Mr Quinlan, too, has reasons to be pleased, particularly since the judge believed his denial that the Barclays had agreed to pay him in return for a cast-iron right to buy his shares. Mr McKillen contested a claim that the Barclays had agreed to match an offer of a £25 million fee to Mr Quinlan, made by the Qatari side during talks in July and August 2010.
Given what he had learned about the Barclays, the judge said: “I regard it as fanciful that they would be willing to pay Mr Quinlan ‘fees’ of any amount remotely approaching the sums being discussed.”
The word “fanciful” appears several times in the judgment, particularly in Mr McKillen’s oft-stated belief that Nama could be persuaded to extend the debt for another two years. Such a view, said the judge, “does not bear examination”.
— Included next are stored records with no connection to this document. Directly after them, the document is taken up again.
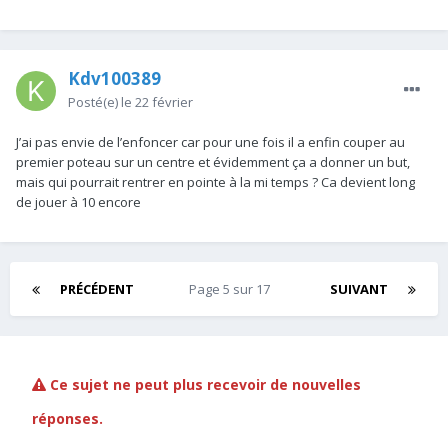
Kdv100389
Posté(e)
le 22 février
J’ai pas envie de l’enfoncer car pour une fois il a enfin couper au
premier poteau sur un centre et évidemment ça a donner un but,
mais qui pourrait rentrer en pointe à la mi temps ? Ca devient long
de jouer à 10 encore
PRÉCÉDENT
Page 5 sur 17
SUIVANT
Ce sujet ne peut plus recevoir de nouvelles
réponses.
“His evidence, if accepted, on the company’s dealings with Nama in this period suggests that he did not have a grasp on the realities of the situation,” said Mr Justice Richards in the 160-page judgment.
Mr McKillen’s view was that a proposal suggesting Nama be a junior debt-holder for a quarter of the money owing to it was “a brilliant idea”, and he said a letter from Nama a month later could be “seen as positive”: both of these ideas were “fanciful”, said the judgment.
A £500,000 payment made by the Barclays to Mr Quinlan’s wife in October 2010 featured frequently in the case, with Mr Quinlan saying he had agreed then only to tell the Barclays if his shares were to be sold.
Documents seen in court showed that Mr Quinlan had been prepared to pay the sum back once a yacht-berth – valuable enough to clear the amount owing – was sold.
“The deal fell through and Mr Quinlan did not repay the loan. Nor has he since repaid it or been pressed to do so.
“It may be that Mr Quinlan’s request for a loan, rather than a gift, was prompted by personal pride but there can be no doubt that at the time the payment was treated as a loan,” said the judge.